Creating Amazing Sunsets!

 

Waikiki Hawai’i

Sunsets: Travel Photography—Last week we talked about creating great images in bad light. We will continue this theme this week and discuss how to capture those beautiful sunsets. Sunsets are perennial favorite subjects for many photographers and travelers. Unfortunately they are not the easiest or most cooperative things to capture the way you want. The problem has to do with the way you meter interprets light. Your meter, on the auto modes or in manual mode, understands midtone gray. Well, sunsets occur when the sky has a darker light value than midtone gray.
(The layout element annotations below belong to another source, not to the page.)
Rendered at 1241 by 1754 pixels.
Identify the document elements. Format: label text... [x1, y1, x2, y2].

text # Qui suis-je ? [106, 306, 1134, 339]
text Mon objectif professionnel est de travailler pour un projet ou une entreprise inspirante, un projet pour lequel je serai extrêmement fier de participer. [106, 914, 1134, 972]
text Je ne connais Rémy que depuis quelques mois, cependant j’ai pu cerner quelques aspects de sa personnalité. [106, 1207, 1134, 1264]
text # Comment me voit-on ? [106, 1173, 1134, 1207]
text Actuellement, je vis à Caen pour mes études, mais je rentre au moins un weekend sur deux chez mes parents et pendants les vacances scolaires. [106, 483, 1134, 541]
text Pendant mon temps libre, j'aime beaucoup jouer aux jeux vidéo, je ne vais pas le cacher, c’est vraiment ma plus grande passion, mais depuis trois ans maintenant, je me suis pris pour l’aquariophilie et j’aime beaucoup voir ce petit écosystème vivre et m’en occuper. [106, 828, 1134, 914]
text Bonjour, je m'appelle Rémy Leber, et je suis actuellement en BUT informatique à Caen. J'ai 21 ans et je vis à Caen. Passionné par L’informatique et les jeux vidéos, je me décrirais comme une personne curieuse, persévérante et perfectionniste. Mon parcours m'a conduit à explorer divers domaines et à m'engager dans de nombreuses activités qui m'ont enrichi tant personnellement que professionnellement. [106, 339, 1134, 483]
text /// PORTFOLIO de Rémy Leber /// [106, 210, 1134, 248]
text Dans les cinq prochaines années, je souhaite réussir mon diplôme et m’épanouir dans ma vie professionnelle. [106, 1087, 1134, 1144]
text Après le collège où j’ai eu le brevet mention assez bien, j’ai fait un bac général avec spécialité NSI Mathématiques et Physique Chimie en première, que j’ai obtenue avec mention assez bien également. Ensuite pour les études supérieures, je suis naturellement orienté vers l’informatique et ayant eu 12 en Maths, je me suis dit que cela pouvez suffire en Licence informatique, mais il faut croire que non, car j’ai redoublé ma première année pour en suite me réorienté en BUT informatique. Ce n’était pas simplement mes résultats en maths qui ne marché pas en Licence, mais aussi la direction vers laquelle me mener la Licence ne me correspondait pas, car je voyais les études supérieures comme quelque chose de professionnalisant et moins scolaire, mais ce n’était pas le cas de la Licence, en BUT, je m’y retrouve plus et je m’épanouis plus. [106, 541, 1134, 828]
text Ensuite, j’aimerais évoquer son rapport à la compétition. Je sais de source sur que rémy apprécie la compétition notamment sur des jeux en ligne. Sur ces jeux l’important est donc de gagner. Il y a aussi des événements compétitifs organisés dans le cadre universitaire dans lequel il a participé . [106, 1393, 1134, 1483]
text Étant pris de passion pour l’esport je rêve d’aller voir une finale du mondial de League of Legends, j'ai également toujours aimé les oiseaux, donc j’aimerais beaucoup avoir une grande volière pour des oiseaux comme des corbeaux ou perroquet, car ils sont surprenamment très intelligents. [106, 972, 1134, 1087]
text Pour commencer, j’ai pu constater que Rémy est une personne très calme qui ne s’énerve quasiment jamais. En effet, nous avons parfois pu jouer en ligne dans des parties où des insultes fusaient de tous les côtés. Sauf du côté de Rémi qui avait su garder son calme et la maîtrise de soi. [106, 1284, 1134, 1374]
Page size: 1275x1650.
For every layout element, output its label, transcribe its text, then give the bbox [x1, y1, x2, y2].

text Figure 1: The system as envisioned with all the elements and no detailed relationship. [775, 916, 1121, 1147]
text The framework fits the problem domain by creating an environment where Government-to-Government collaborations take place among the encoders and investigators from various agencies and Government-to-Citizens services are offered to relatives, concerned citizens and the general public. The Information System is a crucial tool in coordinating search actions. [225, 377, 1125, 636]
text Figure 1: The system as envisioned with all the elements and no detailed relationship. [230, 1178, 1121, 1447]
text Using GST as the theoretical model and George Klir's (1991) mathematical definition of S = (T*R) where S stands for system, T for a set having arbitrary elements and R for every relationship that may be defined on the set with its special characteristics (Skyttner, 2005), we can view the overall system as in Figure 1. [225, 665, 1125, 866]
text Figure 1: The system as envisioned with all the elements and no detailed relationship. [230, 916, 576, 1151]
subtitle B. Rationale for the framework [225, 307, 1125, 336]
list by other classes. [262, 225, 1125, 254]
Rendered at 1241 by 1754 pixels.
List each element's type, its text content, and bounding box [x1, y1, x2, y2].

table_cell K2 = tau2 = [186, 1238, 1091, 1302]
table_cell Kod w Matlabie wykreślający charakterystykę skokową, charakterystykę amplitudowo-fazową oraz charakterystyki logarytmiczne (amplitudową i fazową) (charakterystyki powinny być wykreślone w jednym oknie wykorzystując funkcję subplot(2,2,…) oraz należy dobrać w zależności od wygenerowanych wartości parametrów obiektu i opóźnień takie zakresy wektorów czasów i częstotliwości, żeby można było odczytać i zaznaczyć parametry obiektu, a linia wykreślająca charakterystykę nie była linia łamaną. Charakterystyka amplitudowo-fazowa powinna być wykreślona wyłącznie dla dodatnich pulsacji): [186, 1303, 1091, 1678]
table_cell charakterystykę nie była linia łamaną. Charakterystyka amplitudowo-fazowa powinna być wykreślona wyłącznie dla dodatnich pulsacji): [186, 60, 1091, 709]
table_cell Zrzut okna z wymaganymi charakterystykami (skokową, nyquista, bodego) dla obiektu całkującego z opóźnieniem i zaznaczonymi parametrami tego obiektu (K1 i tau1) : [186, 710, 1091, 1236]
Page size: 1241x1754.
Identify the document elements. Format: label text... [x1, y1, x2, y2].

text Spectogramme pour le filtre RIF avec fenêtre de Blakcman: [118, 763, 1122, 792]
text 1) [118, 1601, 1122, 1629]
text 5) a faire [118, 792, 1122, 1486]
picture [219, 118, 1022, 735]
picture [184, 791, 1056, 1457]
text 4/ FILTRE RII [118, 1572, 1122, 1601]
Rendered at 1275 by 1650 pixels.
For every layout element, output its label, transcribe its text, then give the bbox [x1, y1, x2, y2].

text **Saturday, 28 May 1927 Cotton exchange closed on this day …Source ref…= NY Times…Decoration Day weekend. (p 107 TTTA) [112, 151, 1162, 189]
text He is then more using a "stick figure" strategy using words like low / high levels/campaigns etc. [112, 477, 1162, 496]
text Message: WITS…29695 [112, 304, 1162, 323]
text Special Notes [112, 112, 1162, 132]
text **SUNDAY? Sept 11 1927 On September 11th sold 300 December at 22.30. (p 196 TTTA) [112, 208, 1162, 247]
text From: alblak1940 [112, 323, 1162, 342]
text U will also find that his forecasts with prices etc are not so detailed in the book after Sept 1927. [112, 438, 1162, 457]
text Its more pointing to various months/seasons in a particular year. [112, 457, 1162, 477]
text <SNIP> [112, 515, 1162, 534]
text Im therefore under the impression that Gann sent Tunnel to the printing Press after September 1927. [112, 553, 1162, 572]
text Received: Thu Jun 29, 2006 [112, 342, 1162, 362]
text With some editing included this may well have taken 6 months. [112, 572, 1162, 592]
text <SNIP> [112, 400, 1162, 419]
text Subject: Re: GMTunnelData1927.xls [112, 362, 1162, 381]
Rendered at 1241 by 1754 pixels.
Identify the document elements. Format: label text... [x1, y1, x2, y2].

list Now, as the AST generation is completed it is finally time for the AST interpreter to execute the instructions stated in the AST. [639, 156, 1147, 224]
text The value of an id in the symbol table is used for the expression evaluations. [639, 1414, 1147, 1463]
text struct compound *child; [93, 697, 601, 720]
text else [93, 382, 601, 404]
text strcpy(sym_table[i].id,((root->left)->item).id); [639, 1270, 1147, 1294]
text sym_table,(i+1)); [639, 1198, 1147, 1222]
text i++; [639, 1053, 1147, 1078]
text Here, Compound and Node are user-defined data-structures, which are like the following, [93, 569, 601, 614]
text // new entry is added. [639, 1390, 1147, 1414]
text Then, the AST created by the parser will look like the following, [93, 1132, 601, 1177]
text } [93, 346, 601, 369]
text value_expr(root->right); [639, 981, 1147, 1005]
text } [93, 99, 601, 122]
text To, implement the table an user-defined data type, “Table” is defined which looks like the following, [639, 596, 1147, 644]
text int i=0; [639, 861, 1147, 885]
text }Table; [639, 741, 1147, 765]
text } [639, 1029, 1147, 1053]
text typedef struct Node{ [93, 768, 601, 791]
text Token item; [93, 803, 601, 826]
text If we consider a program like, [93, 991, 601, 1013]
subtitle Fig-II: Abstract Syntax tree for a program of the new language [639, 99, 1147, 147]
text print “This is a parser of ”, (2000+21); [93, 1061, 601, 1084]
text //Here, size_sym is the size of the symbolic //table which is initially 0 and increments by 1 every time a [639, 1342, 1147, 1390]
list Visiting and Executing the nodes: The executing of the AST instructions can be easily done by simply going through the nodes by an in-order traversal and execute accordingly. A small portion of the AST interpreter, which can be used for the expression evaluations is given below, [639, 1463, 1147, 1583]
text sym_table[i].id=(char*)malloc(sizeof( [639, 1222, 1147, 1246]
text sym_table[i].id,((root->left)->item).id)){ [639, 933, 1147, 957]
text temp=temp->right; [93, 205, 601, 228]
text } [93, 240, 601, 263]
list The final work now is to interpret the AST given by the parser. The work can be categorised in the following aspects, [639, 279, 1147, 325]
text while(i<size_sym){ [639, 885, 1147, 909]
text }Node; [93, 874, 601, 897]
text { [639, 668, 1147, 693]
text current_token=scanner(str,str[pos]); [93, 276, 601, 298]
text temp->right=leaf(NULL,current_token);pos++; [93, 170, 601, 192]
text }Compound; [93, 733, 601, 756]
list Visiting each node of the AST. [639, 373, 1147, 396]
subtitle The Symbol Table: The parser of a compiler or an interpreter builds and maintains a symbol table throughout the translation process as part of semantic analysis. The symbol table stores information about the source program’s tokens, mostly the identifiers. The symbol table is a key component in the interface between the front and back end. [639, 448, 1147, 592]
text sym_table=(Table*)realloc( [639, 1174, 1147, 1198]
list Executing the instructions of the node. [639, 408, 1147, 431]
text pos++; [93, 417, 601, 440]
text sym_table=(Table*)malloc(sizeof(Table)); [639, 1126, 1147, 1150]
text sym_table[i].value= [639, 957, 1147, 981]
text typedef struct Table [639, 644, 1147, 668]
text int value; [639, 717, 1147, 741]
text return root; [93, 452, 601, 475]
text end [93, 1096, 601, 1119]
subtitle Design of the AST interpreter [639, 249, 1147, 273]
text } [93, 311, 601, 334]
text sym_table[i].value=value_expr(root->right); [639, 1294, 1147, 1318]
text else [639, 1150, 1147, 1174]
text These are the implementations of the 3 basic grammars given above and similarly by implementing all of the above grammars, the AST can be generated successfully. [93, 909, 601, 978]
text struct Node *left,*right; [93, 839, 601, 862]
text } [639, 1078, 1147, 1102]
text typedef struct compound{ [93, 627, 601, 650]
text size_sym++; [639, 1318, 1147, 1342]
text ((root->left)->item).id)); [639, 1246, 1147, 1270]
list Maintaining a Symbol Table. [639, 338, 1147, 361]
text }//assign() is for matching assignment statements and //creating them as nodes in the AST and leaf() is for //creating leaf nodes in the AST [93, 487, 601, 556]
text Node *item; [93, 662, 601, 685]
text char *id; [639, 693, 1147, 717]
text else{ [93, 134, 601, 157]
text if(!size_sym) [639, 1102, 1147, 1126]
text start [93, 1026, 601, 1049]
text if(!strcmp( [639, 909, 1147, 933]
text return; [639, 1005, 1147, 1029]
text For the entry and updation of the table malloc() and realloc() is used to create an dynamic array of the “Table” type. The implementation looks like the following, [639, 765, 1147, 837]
You meter compensates by allowing more light in the camera and effectively overexposing the scene and giving you a bland bright sunset. The key is to override the meter and UNDEREXPOSE what the meter says or let less light in the camera than the meter wants. Now you have your rich, dark sunset tones the YOU want!

Sunsets can be great on there own, but they can also provide excellent backgrounds for silhouettes. You can use any thing to create your silhouette.

Zambales Philippines

Beach props,

Manila Philippines

Waikiki Hawai’i

light fixtures,

Aloha Tower, Honolulu Hawai’i

iconic buildings,

Kaua’i Hawai’i—and yes Nikki is wearing a swimsuit!

and even people can become fascinating design elements to your image.

Camera: iPhone 4S. Exposure f2.4, 1/60th of a second, ISO 64 (underexposed in postproduction, but the newer phone cameras allow you to adjust the exposure “in camera”), Canon T2i. Exposure f5.6, 1/40th of a second, ISO 400. Canon T2i, Exposure f14, 1/60th of a second, ISO 400, Nikon D70. Exposure f7.1, 1/500th of a second, ISO unrecorded. Nikon D70. Exposure f4.2, 1/60th of a second, ISO 200. Olympus E20. Exposure f7.1, 1/250th of a second, ISO 80 (slight highlights added in postproduction).